I am exploring utilizing Expectation Maximization (EM) algorithm in machine learning where the exact distribution of the data is unknown as all the observed sample pairs do not form the complete data. We assume that each data consists of a pair $(\lambda, X)$, where $\lambda$ is a latent parameter and $X$ is the data (features) given. The machine learning model that we would like to train consists of a set of parameters $\theta$ and learns a function $\Phi$ where $\Phi(\lambda, X; \theta)$.
We note that $\lambda, \theta$ jointly determines the neural network model. The goal is then to compute $$Q(\theta|\theta^{(t)}) = \mathbb{E}_{\lambda\sim p(\cdot|\bf{X},\theta^{(t)})}p(\lambda, \textbf{X}|\theta),$$ $$Q(\theta|\theta^{(t)}) = \sum_{\lambda} {p(\lambda\mid\textbf{X},\theta^{(t)}) \log p(\lambda, \textbf{X}\mid\theta)}$$ where $\textbf{X}$ denotes all the observed pairs, so as to update and obtain $\theta^{(t+1)}$.

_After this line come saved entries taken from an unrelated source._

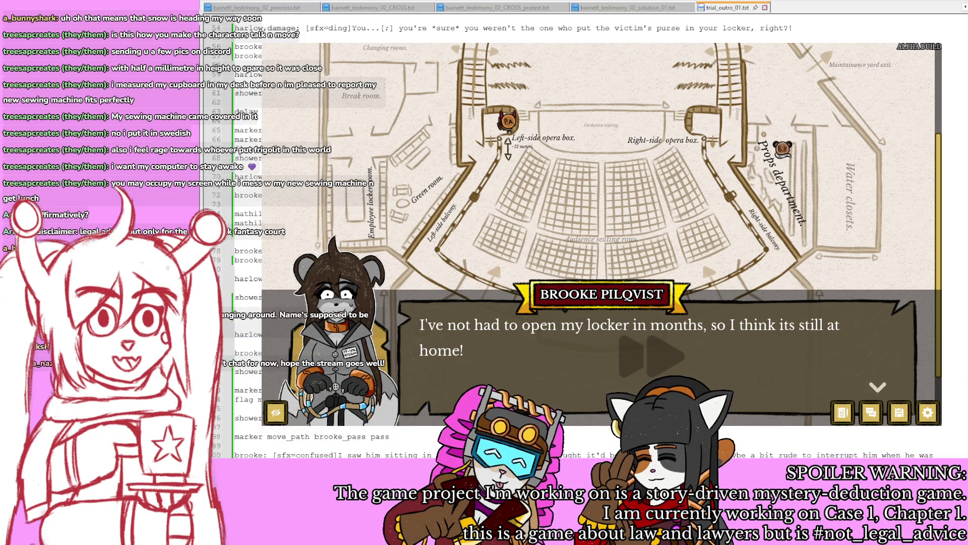
scroll(247, 242, up, 3)
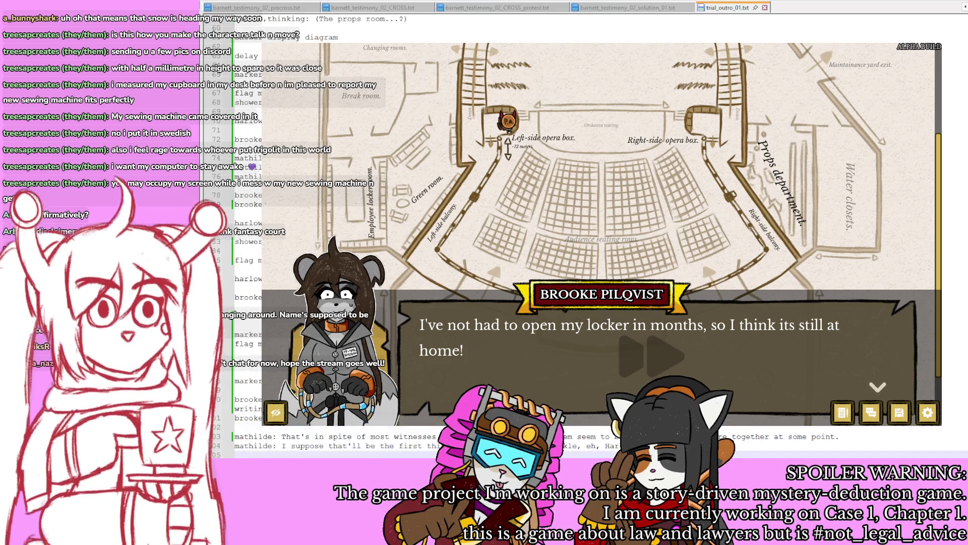
key(BackSpace)
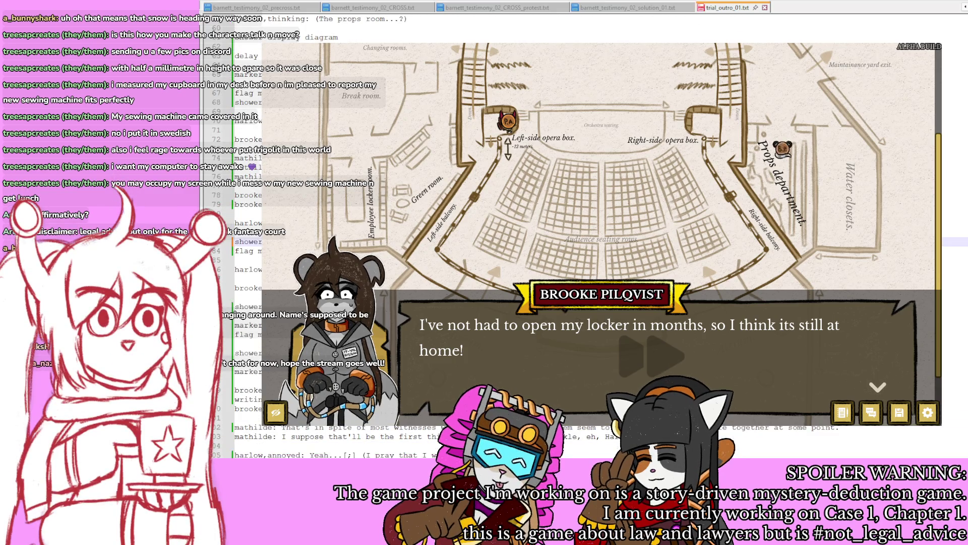
key(ctrl+shift+Up)
key(ctrl+shift+Up)
key(ctrl+shift+Up)
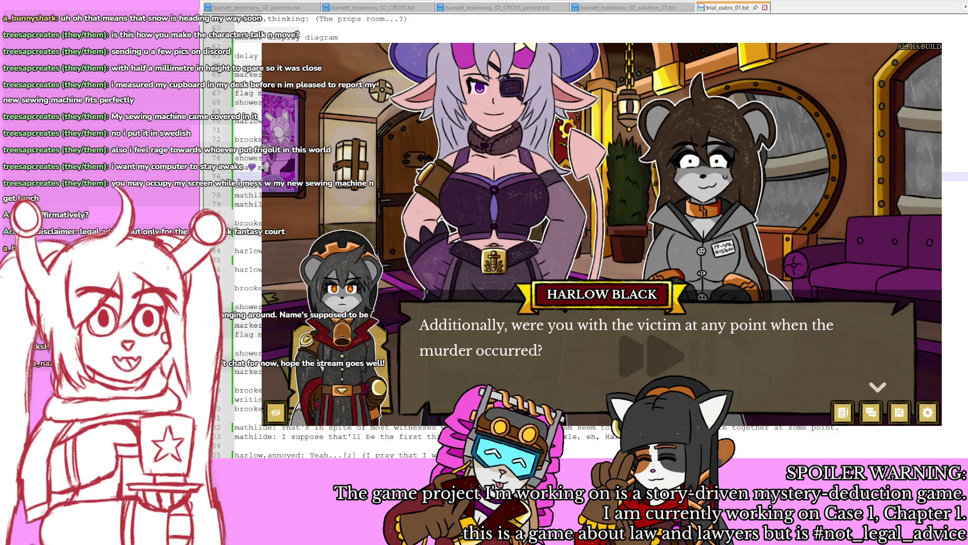
scroll(247, 227, down, 5)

We know $p(\lambda, \textbf{X}\mid\theta)$ up to proportionality and thus, we have used the MCMC algorithm to draw samples from the distribution and thus, are able to obtain an estimation of $p(\lambda\mid\textbf{X},\theta^{(t)})$ a.k.a the weights. Despite that, we can't explicitly compute the $Q$-function as we do not know the normalization constant.
Currently, I am stuck on how to optimize the $Q$-function such as to obtain $\theta^{(t+1)}$, up to a sufficient condition. Have anyone run into this problem? An alternative solution instead of using MCMC is also welcomed!